Take Dennetts own magical brand of intentionality - “animistic intentionalism” - that systems “behave”. Dennett needs to identify necessarily arbitrary sets of physical events (such as “brain” events) as being associated with intentionality or behaviour. Only by magically animating pre-identified physical events with their own intentionality can Dennett hope to persuade us that these physical systems can be identified with intentionality. This animistic intentionality can then bring us, by virtue of the physical placement of its objects, a better degree of certainty about behaviour than the non-physically placed, hence not-so-certain, elements of folk psychology. Just awful, Dennett; what are you up to thar boy? -
How (and why) does Dennett, the witch-doctor, infuse physical events and objects, like dolls, robots and brains, with intentionality? It’s an old profession, witch-doctoring.
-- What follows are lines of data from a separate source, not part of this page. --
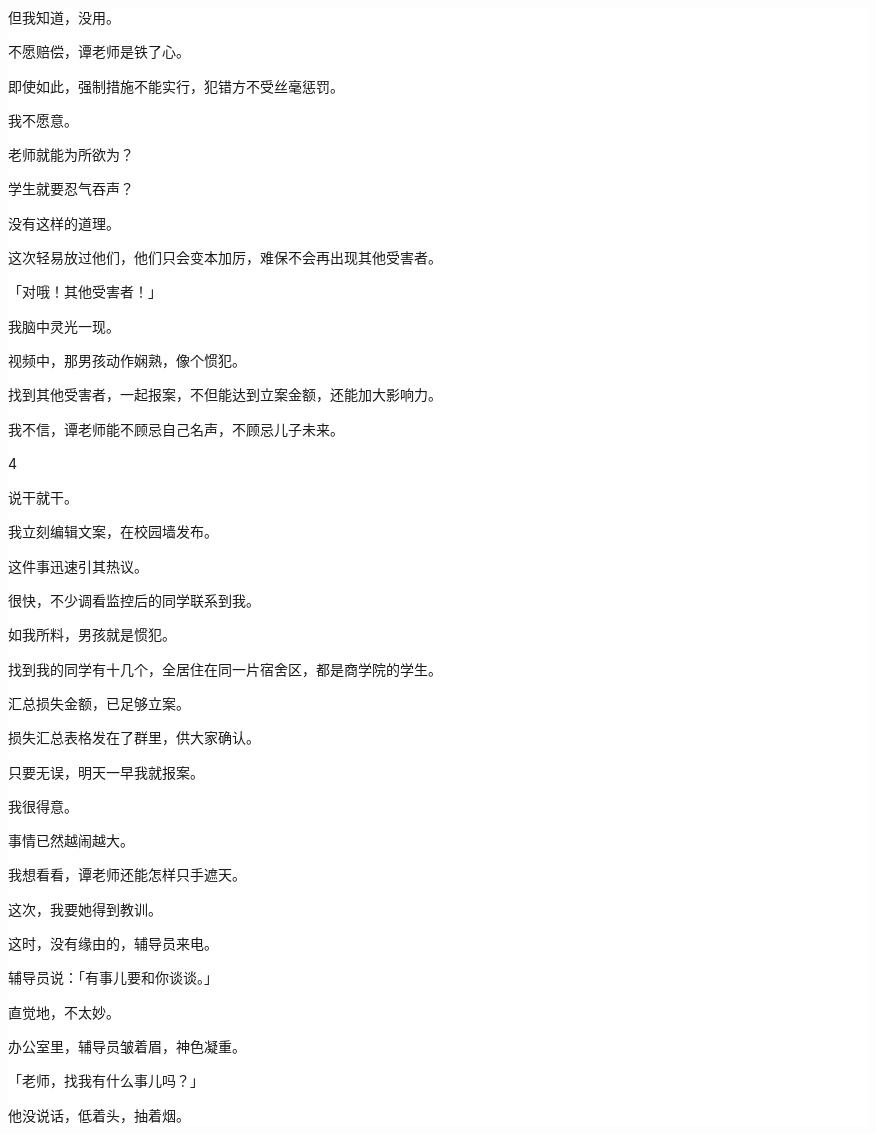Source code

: 但我知道，没用。

不愿赔偿，谭老师是铁了心。

即使如此，强制措施不能实行，犯错方不受丝毫惩罚。

我不愿意。

老师就能为所欲为？

学生就要忍气吞声？

没有这样的道理。

这次轻易放过他们，他们只会变本加厉，难保不会再出现其他受害者。

「对哦！其他受害者！」

我脑中灵光一现。

视频中，那男孩动作娴熟，像个惯犯。

找到其他受害者，一起报案，不但能达到立案金额，还能加大影响力。

我不信，谭老师能不顾忌自己名声，不顾忌儿子未来。

4

说干就干。

我立刻编辑文案，在校园墙发布。

这件事迅速引其热议。

很快，不少调看监控后的同学联系到我。

如我所料，男孩就是惯犯。

找到我的同学有十几个，全居住在同一片宿舍区，都是商学院的学生。

汇总损失金额，已足够立案。

损失汇总表格发在了群里，供大家确认。

只要无误，明天一早我就报案。

我很得意。

事情已然越闹越大。

我想看看，谭老师还能怎样只手遮天。

这次，我要她得到教训。

这时，没有缘由的，辅导员来电。

辅导员说：「有事儿要和你谈谈。」

直觉地，不太妙。

办公室里，辅导员皱着眉，神色凝重。

「老师，找我有什么事儿吗？」

他没说话，低着头，抽着烟。

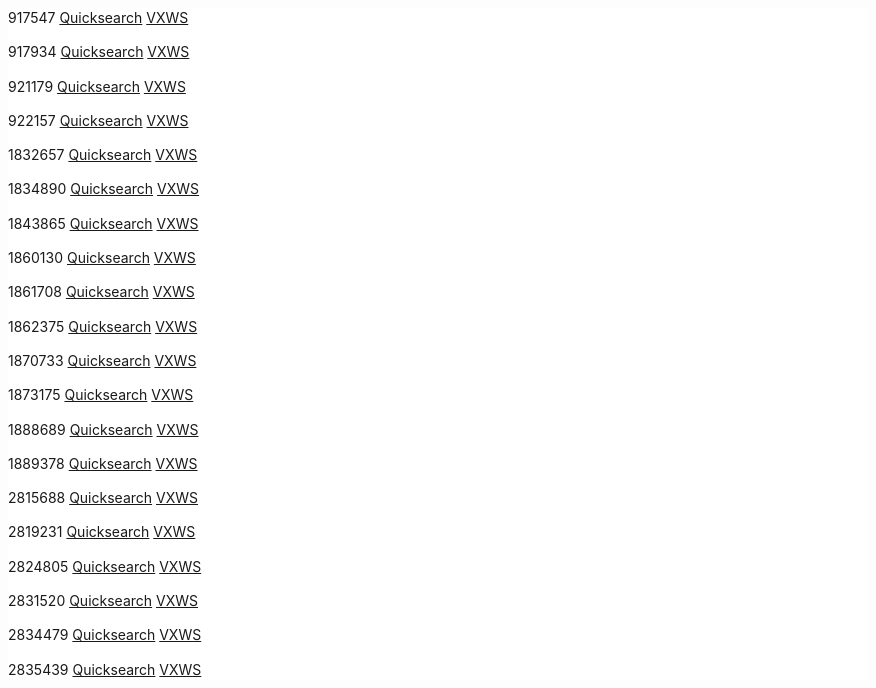 917547 [Quicksearch](https://search.library.yale.edu/catalog/917547) [VXWS](http://prodorbis.library.yale.edu:7014/vxws/GetHoldingsService?bibId=917547)

917934 [Quicksearch](https://search.library.yale.edu/catalog/917934) [VXWS](http://prodorbis.library.yale.edu:7014/vxws/GetHoldingsService?bibId=917934)

921179 [Quicksearch](https://search.library.yale.edu/catalog/921179) [VXWS](http://prodorbis.library.yale.edu:7014/vxws/GetHoldingsService?bibId=921179)

922157 [Quicksearch](https://search.library.yale.edu/catalog/922157) [VXWS](http://prodorbis.library.yale.edu:7014/vxws/GetHoldingsService?bibId=922157)

1832657 [Quicksearch](https://search.library.yale.edu/catalog/1832657) [VXWS](http://prodorbis.library.yale.edu:7014/vxws/GetHoldingsService?bibId=1832657)

1834890 [Quicksearch](https://search.library.yale.edu/catalog/1834890) [VXWS](http://prodorbis.library.yale.edu:7014/vxws/GetHoldingsService?bibId=1834890)

1843865 [Quicksearch](https://search.library.yale.edu/catalog/1843865) [VXWS](http://prodorbis.library.yale.edu:7014/vxws/GetHoldingsService?bibId=1843865)

1860130 [Quicksearch](https://search.library.yale.edu/catalog/1860130) [VXWS](http://prodorbis.library.yale.edu:7014/vxws/GetHoldingsService?bibId=1860130)

1861708 [Quicksearch](https://search.library.yale.edu/catalog/1861708) [VXWS](http://prodorbis.library.yale.edu:7014/vxws/GetHoldingsService?bibId=1861708)

1862375 [Quicksearch](https://search.library.yale.edu/catalog/1862375) [VXWS](http://prodorbis.library.yale.edu:7014/vxws/GetHoldingsService?bibId=1862375)

1870733 [Quicksearch](https://search.library.yale.edu/catalog/1870733) [VXWS](http://prodorbis.library.yale.edu:7014/vxws/GetHoldingsService?bibId=1870733)

1873175 [Quicksearch](https://search.library.yale.edu/catalog/1873175) [VXWS](http://prodorbis.library.yale.edu:7014/vxws/GetHoldingsService?bibId=1873175)

1888689 [Quicksearch](https://search.library.yale.edu/catalog/1888689) [VXWS](http://prodorbis.library.yale.edu:7014/vxws/GetHoldingsService?bibId=1888689)

1889378 [Quicksearch](https://search.library.yale.edu/catalog/1889378) [VXWS](http://prodorbis.library.yale.edu:7014/vxws/GetHoldingsService?bibId=1889378)

2815688 [Quicksearch](https://search.library.yale.edu/catalog/2815688) [VXWS](http://prodorbis.library.yale.edu:7014/vxws/GetHoldingsService?bibId=2815688)

2819231 [Quicksearch](https://search.library.yale.edu/catalog/2819231) [VXWS](http://prodorbis.library.yale.edu:7014/vxws/GetHoldingsService?bibId=2819231)

2824805 [Quicksearch](https://search.library.yale.edu/catalog/2824805) [VXWS](http://prodorbis.library.yale.edu:7014/vxws/GetHoldingsService?bibId=2824805)

2831520 [Quicksearch](https://search.library.yale.edu/catalog/2831520) [VXWS](http://prodorbis.library.yale.edu:7014/vxws/GetHoldingsService?bibId=2831520)

2834479 [Quicksearch](https://search.library.yale.edu/catalog/2834479) [VXWS](http://prodorbis.library.yale.edu:7014/vxws/GetHoldingsService?bibId=2834479)

2835439 [Quicksearch](https://search.library.yale.edu/catalog/2835439) [VXWS](http://prodorbis.library.yale.edu:7014/vxws/GetHoldingsService?bibId=2835439)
Some might be genuine, but Dennett, like so many other scientist-philosphers, uses smoke and mirrors to fool even himself. That’s the power of the materialist belief.
Meanwhile, Dawkins, the unassailably prized chump who only ever gets to be interviewed by pap-TV or philosophically challenged religioso’s, has found a good pro-materialist promo in Hawking’s pronouncement that scientist’s explanation of creation can do without God. First, it’s not explanation, it’s description. There is a difference boys. By interpreting a creation in terms of the starts we see around us, starts such as quantum appearances and disapearances we simply, as we have always done, describe - not explain - the universe as an object like any other. We are still in as much need of explaining a “creation” as we were before the quantum get-out clause.
But then I have always found philosophers and scientists, like Dennett and (cough) Dawkins, with a materialist agenda to indulge in their own peculiar brand of supernaturalism.
The phrase “almost embarassing in its insensitivity to human nature”
does ring true in this context.
Hi Amos,
I agree with you. I’m hoping that was quoted out of context or something like that because it really does sound like a huge stretch.
John J,
I’m not crazy about everything you wrote, but I enjoy how you wrote it.
Professor Hannay,
“Treating existential angst . . . with Prozac, would that be preferable to religion?
Since you asked and having experienced both religion and prozac, my answer is an enthusiastic “yes.”